**DATA SHOWN**
'''

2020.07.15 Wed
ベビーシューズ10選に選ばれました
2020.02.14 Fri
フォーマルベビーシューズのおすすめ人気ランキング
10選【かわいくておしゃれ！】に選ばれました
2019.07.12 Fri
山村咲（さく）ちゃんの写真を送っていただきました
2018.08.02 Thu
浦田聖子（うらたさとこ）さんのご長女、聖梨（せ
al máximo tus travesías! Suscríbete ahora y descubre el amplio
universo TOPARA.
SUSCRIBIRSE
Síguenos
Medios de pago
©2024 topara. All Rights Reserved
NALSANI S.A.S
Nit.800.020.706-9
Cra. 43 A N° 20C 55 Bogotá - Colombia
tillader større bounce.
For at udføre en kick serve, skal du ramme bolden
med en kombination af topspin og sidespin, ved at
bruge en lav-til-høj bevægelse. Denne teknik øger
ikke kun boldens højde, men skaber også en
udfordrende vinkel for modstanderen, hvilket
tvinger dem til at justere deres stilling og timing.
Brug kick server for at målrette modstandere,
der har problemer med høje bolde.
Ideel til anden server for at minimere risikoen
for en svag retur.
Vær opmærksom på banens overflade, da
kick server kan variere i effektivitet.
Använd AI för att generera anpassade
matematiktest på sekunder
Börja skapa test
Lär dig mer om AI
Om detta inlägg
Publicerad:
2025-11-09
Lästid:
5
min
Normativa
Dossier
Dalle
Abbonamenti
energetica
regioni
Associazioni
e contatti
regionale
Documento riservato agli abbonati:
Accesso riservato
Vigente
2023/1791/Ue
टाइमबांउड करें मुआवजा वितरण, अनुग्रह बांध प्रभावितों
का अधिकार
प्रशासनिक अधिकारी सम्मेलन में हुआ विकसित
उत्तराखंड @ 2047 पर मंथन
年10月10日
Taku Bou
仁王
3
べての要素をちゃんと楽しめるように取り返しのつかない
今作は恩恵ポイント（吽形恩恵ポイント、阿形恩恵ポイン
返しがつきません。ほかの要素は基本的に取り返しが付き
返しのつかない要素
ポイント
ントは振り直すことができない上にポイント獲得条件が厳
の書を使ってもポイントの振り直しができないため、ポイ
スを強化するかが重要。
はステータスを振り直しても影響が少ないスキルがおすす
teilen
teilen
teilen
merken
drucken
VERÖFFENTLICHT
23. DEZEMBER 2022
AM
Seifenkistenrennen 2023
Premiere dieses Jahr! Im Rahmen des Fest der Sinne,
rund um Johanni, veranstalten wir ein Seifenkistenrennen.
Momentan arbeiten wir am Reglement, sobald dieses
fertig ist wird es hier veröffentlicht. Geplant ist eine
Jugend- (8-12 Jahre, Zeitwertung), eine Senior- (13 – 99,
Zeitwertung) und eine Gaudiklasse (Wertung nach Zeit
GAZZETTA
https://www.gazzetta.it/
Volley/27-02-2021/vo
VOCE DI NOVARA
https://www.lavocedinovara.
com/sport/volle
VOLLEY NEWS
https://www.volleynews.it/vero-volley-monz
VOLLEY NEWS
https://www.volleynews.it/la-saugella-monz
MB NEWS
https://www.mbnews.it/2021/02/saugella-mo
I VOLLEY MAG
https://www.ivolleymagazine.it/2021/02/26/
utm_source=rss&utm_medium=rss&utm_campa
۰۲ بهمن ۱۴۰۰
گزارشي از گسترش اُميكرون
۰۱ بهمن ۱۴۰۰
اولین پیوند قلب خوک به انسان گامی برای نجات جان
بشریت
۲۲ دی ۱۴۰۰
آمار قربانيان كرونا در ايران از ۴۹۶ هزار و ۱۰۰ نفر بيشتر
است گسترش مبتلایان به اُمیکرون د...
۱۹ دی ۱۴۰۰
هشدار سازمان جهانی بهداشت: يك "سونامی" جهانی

'''

**WORK INSTRUCTION**
Copy out every line of all the items above, character for character, in the same order and with the same line breaks.

**ANSWER FOR THE TASK**
2020.07.15 Wed
ベビーシューズ10選に選ばれました
2020.02.14 Fri
フォーマルベビーシューズのおすすめ人気ランキング
10選【かわいくておしゃれ！】に選ばれました
2019.07.12 Fri
山村咲（さく）ちゃんの写真を送っていただきました
2018.08.02 Thu
浦田聖子（うらたさとこ）さんのご長女、聖梨（せ
al máximo tus travesías! Suscríbete ahora y descubre el amplio
universo TOPARA.
SUSCRIBIRSE
Síguenos
Medios de pago
©2024 topara. All Rights Reserved
NALSANI S.A.S
Nit.800.020.706-9
Cra. 43 A N° 20C 55 Bogotá - Colombia
tillader større bounce.
For at udføre en kick serve, skal du ramme bolden
med en kombination af topspin og sidespin, ved at
bruge en lav-til-høj bevægelse. Denne teknik øger
ikke kun boldens højde, men skaber også en
udfordrende vinkel for modstanderen, hvilket
tvinger dem til at justere deres stilling og timing.
Brug kick server for at målrette modstandere,
der har problemer med høje bolde.
Ideel til anden server for at minimere risikoen
for en svag retur.
Vær opmærksom på banens overflade, da
kick server kan variere i effektivitet.
Använd AI för att generera anpassade
matematiktest på sekunder
Börja skapa test
Lär dig mer om AI
Om detta inlägg
Publicerad:
2025-11-09
Lästid:
5
min
Normativa
Dossier
Dalle
Abbonamenti
energetica
regioni
Associazioni
e contatti
regionale
Documento riservato agli abbonati:
Accesso riservato
Vigente
2023/1791/Ue
टाइमबांउड करें मुआवजा वितरण, अनुग्रह बांध प्रभावितों
का अधिकार
प्रशासनिक अधिकारी सम्मेलन में हुआ विकसित
उत्तराखंड @ 2047 पर मंथन
年10月10日
Taku Bou
仁王
3
べての要素をちゃんと楽しめるように取り返しのつかない
今作は恩恵ポイント（吽形恩恵ポイント、阿形恩恵ポイン
返しがつきません。ほかの要素は基本的に取り返しが付き
返しのつかない要素
ポイント
ントは振り直すことができない上にポイント獲得条件が厳
の書を使ってもポイントの振り直しができないため、ポイ
スを強化するかが重要。
はステータスを振り直しても影響が少ないスキルがおすす
teilen
teilen
teilen
merken
drucken
VERÖFFENTLICHT
23. DEZEMBER 2022
AM
Seifenkistenrennen 2023
Premiere dieses Jahr! Im Rahmen des Fest der Sinne,
rund um Johanni, veranstalten wir ein Seifenkistenrennen.
Momentan arbeiten wir am Reglement, sobald dieses
fertig ist wird es hier veröffentlicht. Geplant ist eine
Jugend- (8-12 Jahre, Zeitwertung), eine Senior- (13 – 99,
Zeitwertung) und eine Gaudiklasse (Wertung nach Zeit
GAZZETTA
https://www.gazzetta.it/
Volley/27-02-2021/vo
VOCE DI NOVARA
https://www.lavocedinovara.
com/sport/volle
VOLLEY NEWS
https://www.volleynews.it/vero-volley-monz
VOLLEY NEWS
https://www.volleynews.it/la-saugella-monz
MB NEWS
https://www.mbnews.it/2021/02/saugella-mo
I VOLLEY MAG
https://www.ivolleymagazine.it/2021/02/26/
utm_source=rss&utm_medium=rss&utm_campa
۰۲ بهمن ۱۴۰۰
گزارشي از گسترش اُميكرون
۰۱ بهمن ۱۴۰۰
اولین پیوند قلب خوک به انسان گامی برای نجات جان
بشریت
۲۲ دی ۱۴۰۰
آمار قربانيان كرونا در ايران از ۴۹۶ هزار و ۱۰۰ نفر بيشتر
است گسترش مبتلایان به اُمیکرون د...
۱۹ دی ۱۴۰۰
هشدار سازمان جهانی بهداشت: يك "سونامی" جهانی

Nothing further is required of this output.